# Cooking black fin??



## no hooks (Oct 3, 2007)

Brought back 5 blackfin tuna form the rigs and have never cooked this fish. Any suggestions?


----------



## Brandy (Sep 28, 2007)

I like to roll it in seesame seed and searin sesame oil.

Claydoo sears his in some kind of oriental paste.


----------



## Brandy (Sep 28, 2007)

Oh yea, great catch! Did you get any YFT?


----------



## no hooks (Oct 3, 2007)

They were there but we could not get a hook in any of them.:reallycrying


----------



## Deeplines (Sep 28, 2007)

1st How did you cut or clean them? In steaks or fillet'd it?


----------



## gatord96 (Oct 25, 2007)

we caught 3 at the edge Saturday and just quit because we were tired. I cut them just under the pec fin and bleed them in the fish box with lots of ice and then fillet them. Seared some that night with olive oil and sesame seeds for @ 20 seconds on each side and loaded them with pepper....dropped them in some soy sauce and wasabi......oh lord!!!!!


----------



## Deeplines (Sep 28, 2007)

Never ate them fillet'd. I will have to try one. Cut into steaks, the ones I have cooked have been good. 

QUESTION? , was the fillet like a YFT or is thier a blood line in it? I know I will see when I do it but was just wondering.

Stored rows

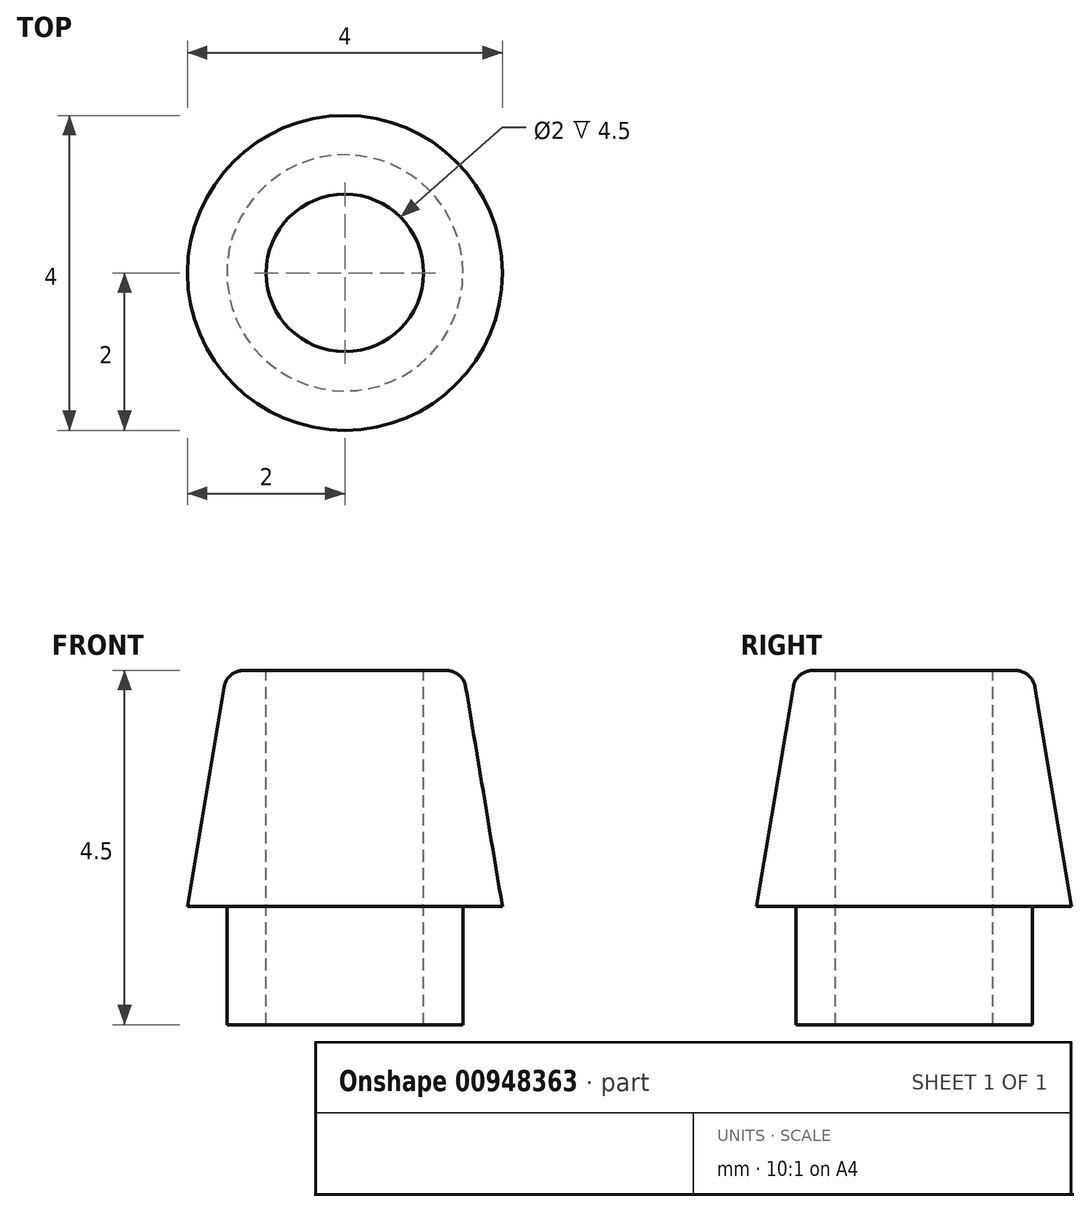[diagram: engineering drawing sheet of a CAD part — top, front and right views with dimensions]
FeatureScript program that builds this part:
annotation { "Feature Type Name" : "Feature", "Feature Type Description" : "" }
export const myFeature = defineFeature(function(context is Context, id is Id, definition is map)
    precondition{}
    {
        {
            var Q0;
            Q0=qCreatedBy(makeId("Front.planeOp"),FACE);
            var sketch = newSketch(context, id + "F0", { "sketchPlane" : qUnion([Q0])});
            skLineSegment(sketch, "E0", {"start": v(0, 0) * mm, "end": v(2, 0) * mm});
            skLineSegment(sketch, "E1", {"start": v(2, 0) * mm, "end": v(1.5, 3) * mm});
            skLineSegment(sketch, "E2", {"start": v(1.5, 3) * mm, "end": v(0, 3) * mm});
            skLineSegment(sketch, "E3", {"start": v(0, 3) * mm, "end": v(0, 0) * mm});
            skLineSegment(sketch, "E4", {"start": v(1.5, 0) * mm, "end": v(1.5, -1.5) * mm});
            skLineSegment(sketch, "E5", {"start": v(1.5, -1.5) * mm, "end": v(0, -1.5) * mm});
            skLineSegment(sketch, "E6", {"start": v(0, -1.5) * mm, "end": v(0, 0) * mm});
            skSolve(sketch);
        }
        {
            var Q0;
            Q0 = qSketchRegion(id + "F0", true);
            var Q1;
            Q1=sQuery(id+"F0.wireOp",EDGE,"E3");
            revolve(context, id + "F1", {"surfaceOperationType" : NewSurfaceOperationType.NEW, "entities" : qUnion([Q0]), "axis" : qUnion([Q1]), "revolveType" : RevolveType.FULL});
        }
        {
            var Q0;
            Q0=makeQuery(id+"F1.opRevolve","SWEPT_FACE",FACE,{"disambiguationData":[OSD([sQuery(id+"F0.wireOp",EDGE,"E2")])]});
            var sketch = newSketch(context, id + "F2", { "sketchPlane" : qUnion([Q0])});
            skCircle(sketch, "E7", {"center": v(0, 0) * mm, "radius": 1 * mm});
            skSolve(sketch);
        }
        {
            var Q0;
            Q0 = qSketchRegion(id + "F2", true);
            extrude(context, id + "F3", {"entities" : qUnion([Q0]), "operationType" : NewBodyOperationType.REMOVE, "oppositeDirection" : true, "depth" : 25 * mm, "offsetDistance" : 25 * mm});
        }
        {
            var Q0;
            Q0=makeQuery(id+"F1.opRevolve","SWEPT_EDGE",EDGE,{"disambiguationData":[OSD([sQuery(id+"F0.wireOp",EDGE,"E1"),sQuery(id+"F0.wireOp",EDGE,"E2")])]});
            fillet(context, id + "F4", {"entities" : qUnion([Q0]), "radius" : 0.25 * mm, "tangentPropagation" : true, "allowEdgeOverflow" : false});
        }
    });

Requirement
Carry on the blackfin tuna cooking thread from its last post.

Exercise output
----------



## FenderBender (Oct 2, 2007)

I caught one this morning, and yes, the filets have a thin blood line in them.


----------



## bellafishing (Oct 1, 2007)

We fillet them after bleeding and icing of course. You need to cut the blood line out of the fish before cooking. Make sure the fillets are about 1 1/2" thick. Not too thick or it will be hard to get them rare enough and too thin they will cook all the way through very quickly. I like garlic, salt, course pepper, lemonand grill for about 2-3 min on each side. That will leave it still med-rare. I do want to try something new with it if we catch another and go the oriental style flavoring w/ wassabe, I love that stuff!!


----------



## Captain Woody Woods (Oct 2, 2007)

just like you would a yellowfin. season to taste. instead of putting mine flat-side down on a hto skillet, i actually (my fillets are roughly triangular) cook them on each side of the triangle for just a couple seconds. makes for a beautiful medallion filet raw as hell on the inside yet seared on the outside. make sure to put a bit of olive oil in the skillet.


----------



## bayou bandit (Oct 1, 2007)

I don't know if this time of year would be the best for this recipe, but it is GREAT on a hot summer evening. I like to fillet the BFT, and rub some spices into the meat. I then take a small bowl and mix up a slurry of orange juice and brown sugar. Dab some of the slurry onto the meat with a brush and slap the fillets on the grill. Baste it with the slurry everytime you flip it. Cooking time depends on the size, but it won't take long. 

Enjoy


----------



## Clay-Doh (Oct 2, 2007)

The BFT has a blood line down the center of the filet, just skin out the fileet, cut it lengthwise down the blood line and trim it all off, and your left with 2 "loins" although of course much smaller than a YFT loin. Slice that puppy into mini 1 1/2" or so steaks, and yummy!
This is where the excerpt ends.